Gansler's campaign has said that he will not formally announce his plans for 2014 until the fall, but over the weekend he ruled out seeking a third term as attorney general — an alternative he previously had held open.

In January, Gansler's campaign reported $5.1 million in its account — establishing a fundraising lead over Democratic rivals to succeed Gov. Martin O'Malley. About $3 million of that was carry-over from the 2010 election, in which Gansler ran unopposed.

Lt. Gov. Anthony G. Brown, a Democrat who has declared his candidacy for governor, has made implementing the health care law a top priority.

Brown's office said he would not comment on the insurers' rate requests. His office referred questions to the Governor's Office of Health Care Reform, which is coordinating implementation of the law in the state.

Carolyn A. Quattrocki, executive director of the Governor's Office of Health Care Reform, said it was not right to comment on the hospital proposals while the rate process is under way.
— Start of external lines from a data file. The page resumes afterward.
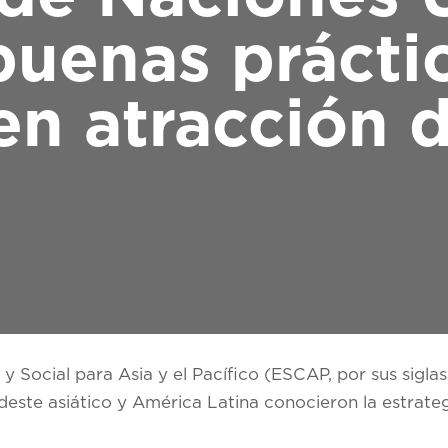
 buenas prácti
en atracción 
Social para Asia y el Pacífico (ESCAP, por sus siglas 
deste asiático y América Latina conocieron la estrate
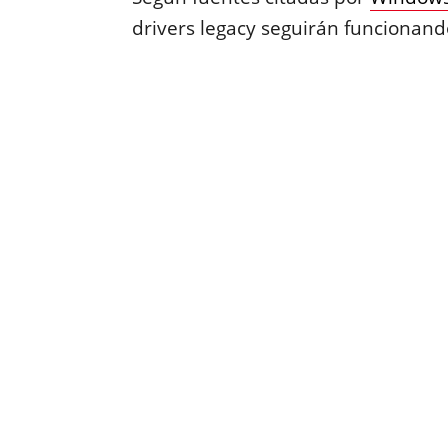
drivers legacy seguirán funcionan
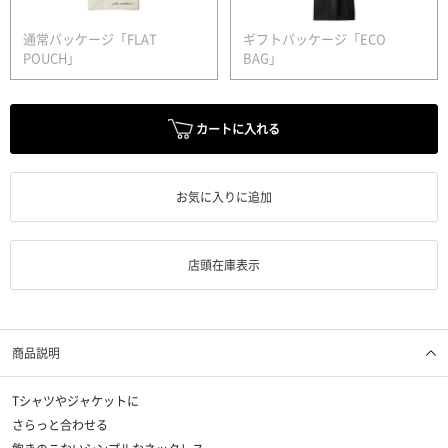
通常パッケージ「FLAT
ギフトパッケージ「ECO
POUCH」
BAG」
カートに入れる
お気に入りに追加
店頭在庫表示
商品説明
Tシャツやジャケットに
さらっと合わせる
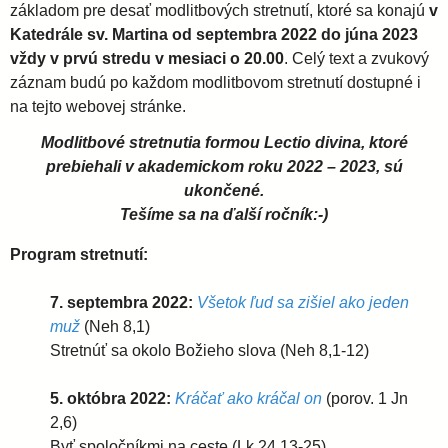
základom pre desať modlitbových stretnutí, ktoré sa konajú
v
Katedrále sv. Martina od septembra 2022 do júna 2023
i
vždy v prvú stredu v mesiaci o 20.00
. Celý text a zvukový
záznam budú po každom modlitbovom stretnutí dostupné i
d
na tejto webovej stránke.
Modlitbové stretnutia formou Lectio divina, ktoré
i
prebiehali v akademickom roku 2022 – 2023, sú
ukončené.
e
Tešíme sa na ďalší ročník:-)
c
Program stretnutí:
7. septembra 2022:
Všetok ľud sa zišiel ako jeden
é
muž
(Neh 8,1)
Stretnúť sa okolo Božieho slova (Neh 8,1-12)
z
5. októbra 2022:
Kráčať ako kráčal on
(porov. 1 Jn
a
2,6)
Byť spoločníkmi na ceste (Lk 24,13-25)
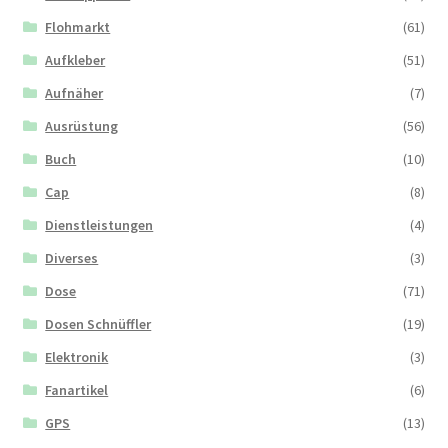
Flohmarkt
(61)
Aufkleber
(51)
Aufnäher
(7)
Ausrüstung
(56)
Buch
(10)
Cap
(8)
Dienstleistungen
(4)
Diverses
(3)
Dose
(71)
Dosen Schnüffler
(19)
Elektronik
(3)
Fanartikel
(6)
GPS
(13)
"That is what the rate review process is for," Quattrocki said. "The whole process has been set up to test the assumptions that the insurance companies have put forward as a basis for their rates."

In making his announcement, Gansler showcased the owners of one small business who worry that higher insurance premiums will price them out of providing health coverage to employees.

The owners of Re Fresh Salon & Spa in Baltimore employ nine stylists, technicians and other workers, and say they have found it cost-prohibitive to provide them with insurance.

They are looking for ways to provide supplemental insurance but worry that higher premiums will keep them from doing that and prevent their employees from buying insurance on their own as well.

"When you hear you're going to be outpriced, it's not a good feeling," said JoVonne Day-Miles, co-owner of the salon.